### THE PROBLEM
Using the records below, output the stretch that opens with the line containing "nuclear positivity for" and closes with the line containing "(DAB (3,3'-diaminobenzidine)) staining", exactly and including both lines, with nothing more.

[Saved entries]
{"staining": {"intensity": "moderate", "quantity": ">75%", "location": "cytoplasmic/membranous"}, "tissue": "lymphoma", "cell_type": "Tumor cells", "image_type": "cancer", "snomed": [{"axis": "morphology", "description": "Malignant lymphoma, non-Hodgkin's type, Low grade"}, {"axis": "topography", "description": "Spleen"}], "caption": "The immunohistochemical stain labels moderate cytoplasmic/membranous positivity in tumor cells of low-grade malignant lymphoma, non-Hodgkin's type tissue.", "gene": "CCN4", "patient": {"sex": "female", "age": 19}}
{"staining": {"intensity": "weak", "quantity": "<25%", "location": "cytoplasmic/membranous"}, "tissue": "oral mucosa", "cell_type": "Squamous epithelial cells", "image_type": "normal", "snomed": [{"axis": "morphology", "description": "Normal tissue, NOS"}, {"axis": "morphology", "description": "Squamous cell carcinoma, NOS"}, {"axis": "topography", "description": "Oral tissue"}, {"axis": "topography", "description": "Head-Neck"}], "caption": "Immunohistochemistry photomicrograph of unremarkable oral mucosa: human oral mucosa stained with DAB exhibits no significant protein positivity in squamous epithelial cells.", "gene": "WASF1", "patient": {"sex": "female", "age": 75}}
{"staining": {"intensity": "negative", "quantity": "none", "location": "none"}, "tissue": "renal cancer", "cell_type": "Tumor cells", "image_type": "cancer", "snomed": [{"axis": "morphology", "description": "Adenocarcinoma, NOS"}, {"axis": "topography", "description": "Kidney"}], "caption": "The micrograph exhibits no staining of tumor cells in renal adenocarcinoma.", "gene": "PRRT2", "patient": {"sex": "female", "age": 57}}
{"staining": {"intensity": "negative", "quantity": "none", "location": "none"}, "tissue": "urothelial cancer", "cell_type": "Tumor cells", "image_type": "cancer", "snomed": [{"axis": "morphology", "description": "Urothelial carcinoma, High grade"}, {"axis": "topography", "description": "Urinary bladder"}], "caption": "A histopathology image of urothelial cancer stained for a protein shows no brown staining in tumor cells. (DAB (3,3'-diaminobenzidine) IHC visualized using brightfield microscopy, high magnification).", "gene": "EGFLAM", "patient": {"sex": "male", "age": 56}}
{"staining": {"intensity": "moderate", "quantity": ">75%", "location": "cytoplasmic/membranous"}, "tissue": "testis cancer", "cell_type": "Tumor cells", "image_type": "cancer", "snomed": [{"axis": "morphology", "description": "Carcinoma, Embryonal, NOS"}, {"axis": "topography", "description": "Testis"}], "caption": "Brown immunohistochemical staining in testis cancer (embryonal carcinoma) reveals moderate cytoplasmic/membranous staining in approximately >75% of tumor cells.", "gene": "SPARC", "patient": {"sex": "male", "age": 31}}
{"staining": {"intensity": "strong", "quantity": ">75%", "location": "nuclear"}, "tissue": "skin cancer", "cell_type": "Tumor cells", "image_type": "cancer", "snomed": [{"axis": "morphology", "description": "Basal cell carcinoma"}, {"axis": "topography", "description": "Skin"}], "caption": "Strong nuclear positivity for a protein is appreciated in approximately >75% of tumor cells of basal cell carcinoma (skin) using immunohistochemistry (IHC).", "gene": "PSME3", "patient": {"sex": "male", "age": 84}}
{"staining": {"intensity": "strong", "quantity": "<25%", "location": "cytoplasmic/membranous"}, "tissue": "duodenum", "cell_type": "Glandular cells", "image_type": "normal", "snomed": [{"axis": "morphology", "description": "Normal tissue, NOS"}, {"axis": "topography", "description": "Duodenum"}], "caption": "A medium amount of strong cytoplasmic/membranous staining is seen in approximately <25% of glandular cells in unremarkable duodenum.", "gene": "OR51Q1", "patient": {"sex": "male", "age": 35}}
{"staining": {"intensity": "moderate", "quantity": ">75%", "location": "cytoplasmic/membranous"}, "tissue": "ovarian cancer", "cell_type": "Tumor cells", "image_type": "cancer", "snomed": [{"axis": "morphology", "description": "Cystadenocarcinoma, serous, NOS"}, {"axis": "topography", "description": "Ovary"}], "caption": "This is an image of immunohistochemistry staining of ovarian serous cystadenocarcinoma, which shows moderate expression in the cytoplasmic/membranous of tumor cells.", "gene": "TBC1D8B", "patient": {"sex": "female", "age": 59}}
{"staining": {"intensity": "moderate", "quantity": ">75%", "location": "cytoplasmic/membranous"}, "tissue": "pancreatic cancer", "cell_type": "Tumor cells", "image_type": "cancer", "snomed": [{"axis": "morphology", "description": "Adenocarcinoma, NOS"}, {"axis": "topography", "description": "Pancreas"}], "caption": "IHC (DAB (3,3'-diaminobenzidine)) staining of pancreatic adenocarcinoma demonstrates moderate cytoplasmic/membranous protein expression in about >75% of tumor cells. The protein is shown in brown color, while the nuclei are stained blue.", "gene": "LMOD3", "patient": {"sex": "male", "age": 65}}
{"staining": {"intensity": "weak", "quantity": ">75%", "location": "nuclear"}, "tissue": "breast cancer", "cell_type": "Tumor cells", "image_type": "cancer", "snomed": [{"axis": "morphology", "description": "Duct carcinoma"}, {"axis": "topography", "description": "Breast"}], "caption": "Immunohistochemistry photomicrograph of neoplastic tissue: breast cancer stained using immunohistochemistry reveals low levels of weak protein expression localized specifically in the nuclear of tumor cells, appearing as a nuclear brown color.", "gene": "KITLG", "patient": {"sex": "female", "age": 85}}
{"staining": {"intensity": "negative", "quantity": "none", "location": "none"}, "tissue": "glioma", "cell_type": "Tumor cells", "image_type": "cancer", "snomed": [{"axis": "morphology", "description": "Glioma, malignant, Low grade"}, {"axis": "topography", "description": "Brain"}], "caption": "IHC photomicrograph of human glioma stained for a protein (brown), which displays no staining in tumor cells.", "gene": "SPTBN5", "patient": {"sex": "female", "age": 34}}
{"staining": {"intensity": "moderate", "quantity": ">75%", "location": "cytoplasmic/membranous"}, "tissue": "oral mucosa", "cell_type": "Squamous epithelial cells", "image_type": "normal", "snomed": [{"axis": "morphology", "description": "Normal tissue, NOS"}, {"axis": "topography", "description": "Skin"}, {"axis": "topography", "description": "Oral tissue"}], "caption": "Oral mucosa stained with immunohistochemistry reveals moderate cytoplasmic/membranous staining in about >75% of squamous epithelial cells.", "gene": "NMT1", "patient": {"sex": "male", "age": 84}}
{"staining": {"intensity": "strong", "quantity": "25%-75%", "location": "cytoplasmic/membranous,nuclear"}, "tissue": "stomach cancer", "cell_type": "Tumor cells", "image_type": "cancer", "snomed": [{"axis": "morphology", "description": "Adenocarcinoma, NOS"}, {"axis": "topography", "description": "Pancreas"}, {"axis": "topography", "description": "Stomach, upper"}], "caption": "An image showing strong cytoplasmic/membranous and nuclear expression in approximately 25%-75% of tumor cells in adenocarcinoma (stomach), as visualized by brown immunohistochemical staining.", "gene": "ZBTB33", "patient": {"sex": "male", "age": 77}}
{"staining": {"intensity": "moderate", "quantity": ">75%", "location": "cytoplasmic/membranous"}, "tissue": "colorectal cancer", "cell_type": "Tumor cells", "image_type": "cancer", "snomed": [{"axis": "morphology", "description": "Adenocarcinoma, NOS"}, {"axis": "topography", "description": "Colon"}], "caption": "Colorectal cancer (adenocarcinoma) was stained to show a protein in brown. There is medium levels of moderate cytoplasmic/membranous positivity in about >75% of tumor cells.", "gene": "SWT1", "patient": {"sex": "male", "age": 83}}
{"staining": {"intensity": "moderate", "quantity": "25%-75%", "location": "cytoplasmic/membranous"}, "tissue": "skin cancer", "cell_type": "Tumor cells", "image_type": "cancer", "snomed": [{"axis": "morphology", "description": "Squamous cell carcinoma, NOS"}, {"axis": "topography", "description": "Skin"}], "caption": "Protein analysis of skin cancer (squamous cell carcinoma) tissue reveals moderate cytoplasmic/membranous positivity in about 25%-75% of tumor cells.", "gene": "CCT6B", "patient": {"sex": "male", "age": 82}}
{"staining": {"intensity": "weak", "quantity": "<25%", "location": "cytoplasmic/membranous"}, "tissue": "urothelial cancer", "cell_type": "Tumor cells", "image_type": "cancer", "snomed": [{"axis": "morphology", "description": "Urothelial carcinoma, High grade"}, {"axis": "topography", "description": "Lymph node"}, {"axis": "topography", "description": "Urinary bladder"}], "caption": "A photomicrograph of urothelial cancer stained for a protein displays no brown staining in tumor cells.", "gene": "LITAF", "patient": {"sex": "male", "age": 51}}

### SOLUTION
{"staining": {"intensity": "strong", "quantity": ">75%", "location": "nuclear"}, "tissue": "skin cancer", "cell_type": "Tumor cells", "image_type": "cancer", "snomed": [{"axis": "morphology", "description": "Basal cell carcinoma"}, {"axis": "topography", "description": "Skin"}], "caption": "Strong nuclear positivity for a protein is appreciated in approximately >75% of tumor cells of basal cell carcinoma (skin) using immunohistochemistry (IHC).", "gene": "PSME3", "patient": {"sex": "male", "age": 84}}
{"staining": {"intensity": "strong", "quantity": "<25%", "location": "cytoplasmic/membranous"}, "tissue": "duodenum", "cell_type": "Glandular cells", "image_type": "normal", "snomed": [{"axis": "morphology", "description": "Normal tissue, NOS"}, {"axis": "topography", "description": "Duodenum"}], "caption": "A medium amount of strong cytoplasmic/membranous staining is seen in approximately <25% of glandular cells in unremarkable duodenum.", "gene": "OR51Q1", "patient": {"sex": "male", "age": 35}}
{"staining": {"intensity": "moderate", "quantity": ">75%", "location": "cytoplasmic/membranous"}, "tissue": "ovarian cancer", "cell_type": "Tumor cells", "image_type": "cancer", "snomed": [{"axis": "morphology", "description": "Cystadenocarcinoma, serous, NOS"}, {"axis": "topography", "description": "Ovary"}], "caption": "This is an image of immunohistochemistry staining of ovarian serous cystadenocarcinoma, which shows moderate expression in the cytoplasmic/membranous of tumor cells.", "gene": "TBC1D8B", "patient": {"sex": "female", "age": 59}}
{"staining": {"intensity": "moderate", "quantity": ">75%", "location": "cytoplasmic/membranous"}, "tissue": "pancreatic cancer", "cell_type": "Tumor cells", "image_type": "cancer", "snomed": [{"axis": "morphology", "description": "Adenocarcinoma, NOS"}, {"axis": "topography", "description": "Pancreas"}], "caption": "IHC (DAB (3,3'-diaminobenzidine)) staining of pancreatic adenocarcinoma demonstrates moderate cytoplasmic/membranous protein expression in about >75% of tumor cells. The protein is shown in brown color, while the nuclei are stained blue.", "gene": "LMOD3", "patient": {"sex": "male", "age": 65}}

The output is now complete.